One year in, DAX Copilot is now documenting over 1.3 million physician patient encounters each month at over 500 health care organizations like Baptist Medical Group, Baylor Scott & White, Baltimore Medical Center, Novant Health, and Overlake Medical Center. It is showing faster revenue growth than GitHub Copilot did in this first year. And new features extend DAX beyond notes helping physicians automatically draft referrals after visit instructions and diagnostic evidence.
Consumer Applications
Microsoft also continues to leverage AI across their consumer properties such as LinkedIn, Browsers and Search.
On LinkedIn, Microsoft launched AI features to benefit sellers and recruiters and job seekers, and those that use it are finding it makes them more effective.
Our AI-powered tools also continue to transform how people sell, learn and hire.

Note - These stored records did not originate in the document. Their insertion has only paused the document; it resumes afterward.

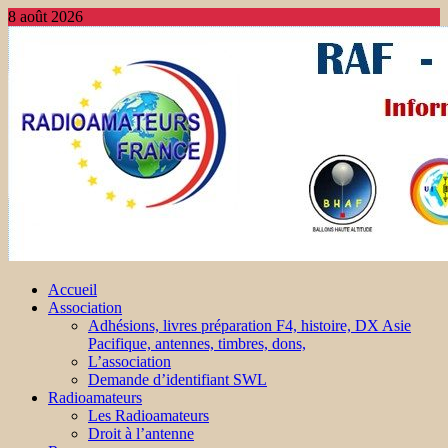
8 août 2026
Accueil
Association
Adhésions, livres préparation F4, histoire, DX Asie
Pacifique, antennes, timbres, dons,
L’association
Demande d’identifiant SWL
Radioamateurs
Les Radioamateurs
Droit à l’antenne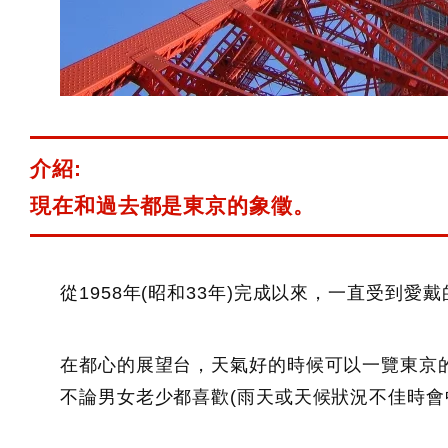
介紹:
現在和過去都是東京的象徵。
從1958年(昭和33年)完成以來，一直受到
在都心的展望台，天氣好的時候可以一覽東京
不論男女老少都喜歡(雨天或天候狀況不佳時會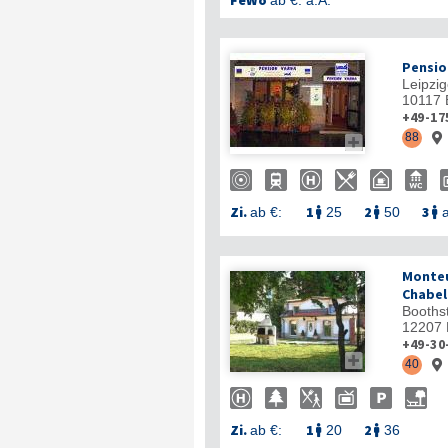
FeWo
ab €:
a.A.
Pensio
Leipzig
10117
+49-17
88


Zi.
1
2
3
ab €:
25
50
a



Monteu
Chabel
Boothst
12207
+49-30

40

Zi.
1
2
ab €:
20
36

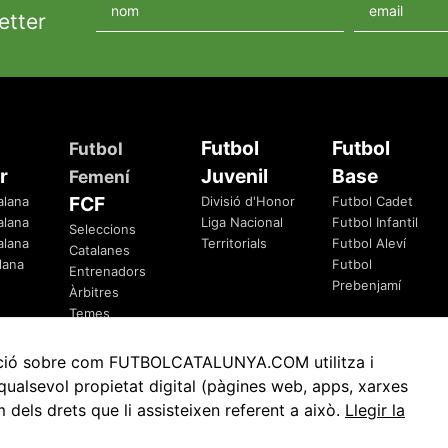
etter
Futbol
Futbol
Futbol
r
Juvenil
Base
Femení
FCF
alana
Divisió d'Honor
Futbol Cadet
alana
Liga Nacional
Futbol Infantil
Seleccions
alana
Territorials
Futbol Aleví
Catalanes
lana
Futbol
Entrenadors
Prebenjamí
Àrbitres
Temes
Federatius
rmació sobre com FUTBOLCATALUNYA.COM utilitza i
ualsevol propietat digital (pàgines web, apps, xarxes
ls drets que li assisteixen referent a això.
Llegir la
Avis Legal
Política de Privacitat
Política de Cookies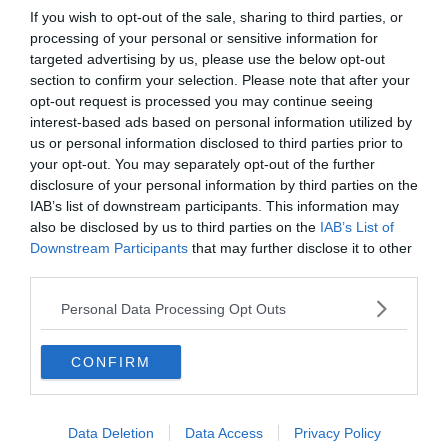
If you wish to opt-out of the sale, sharing to third parties, or
processing of your personal or sensitive information for
targeted advertising by us, please use the below opt-out
section to confirm your selection. Please note that after your
opt-out request is processed you may continue seeing
interest-based ads based on personal information utilized by
us or personal information disclosed to third parties prior to
your opt-out. You may separately opt-out of the further
disclosure of your personal information by third parties on the
IAB’s list of downstream participants. This information may
Készen állsz?
also be disclosed by us to third parties on the
IAB’s List of
Downstream Participants
that may further disclose it to other
0%
third parties.
Mi a legegyszerűbb
Personal Data Processing Opt Outs
karbonsav?
CONFIRM
Hangyasav
Data Deletion
Data Access
Privacy Policy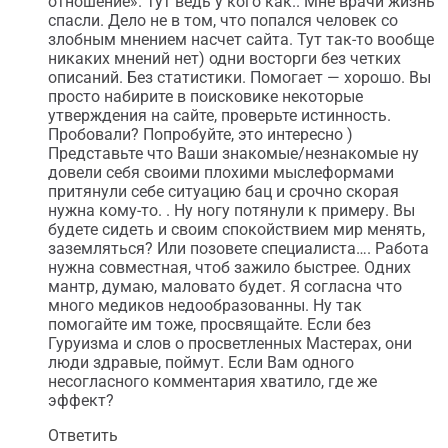
отношение». Тут ведь у кого как.. Мне врачи жизнь
спасли. Дело не в том, что попался человек со
злобным мнением насчет сайта. Тут так-то вообще
никаких мнений нет) одни восторги без четких
описаний. Без статистики. Помогает — хорошо. Вы
просто набирите в поисковике некоторые
утверждения на сайте, проверьте истинность.
Пробовали? Попробуйте, это интересно )
Представьте что Ваши знакомые/незнакомые ну
довели себя своими плохими мыслеформами
притянули себе ситуацию бац и срочно скорая
нужна кому-то. . Ну ногу потянули к примеру. Вы
будете сидеть и своим спокойствием мир менять,
заземляться? Или позовете специалиста…. Работа
нужна совместная, чтоб зажило быстрее. Одних
мантр, думаю, маловато будет. Я согласна что
много медиков недообразованны. Ну так
помогайте им тоже, просвящайте. Если без
Гуруизма и слов о просветленных Мастерах, они
люди здравые, поймут. Если Вам одного
несогласного комментария хватило, где же
эффект?
Ответить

In sales, new AI features help every team member perform at the level of top sellers and drive more profitable growth. LinkedIn's first agent hiring assistant will help hirers find qualified candidates faster by tackling the most time-consuming task. Already hirers who use AI Assistant messages see a 44% higher acceptance rate compared to those who don't. And our hiring business continues to take share.
Lastly, Microsoft continues to take share (albeit at relatively s with Bing and Edge in the search and browser markets in large part because of their copilot and AI features.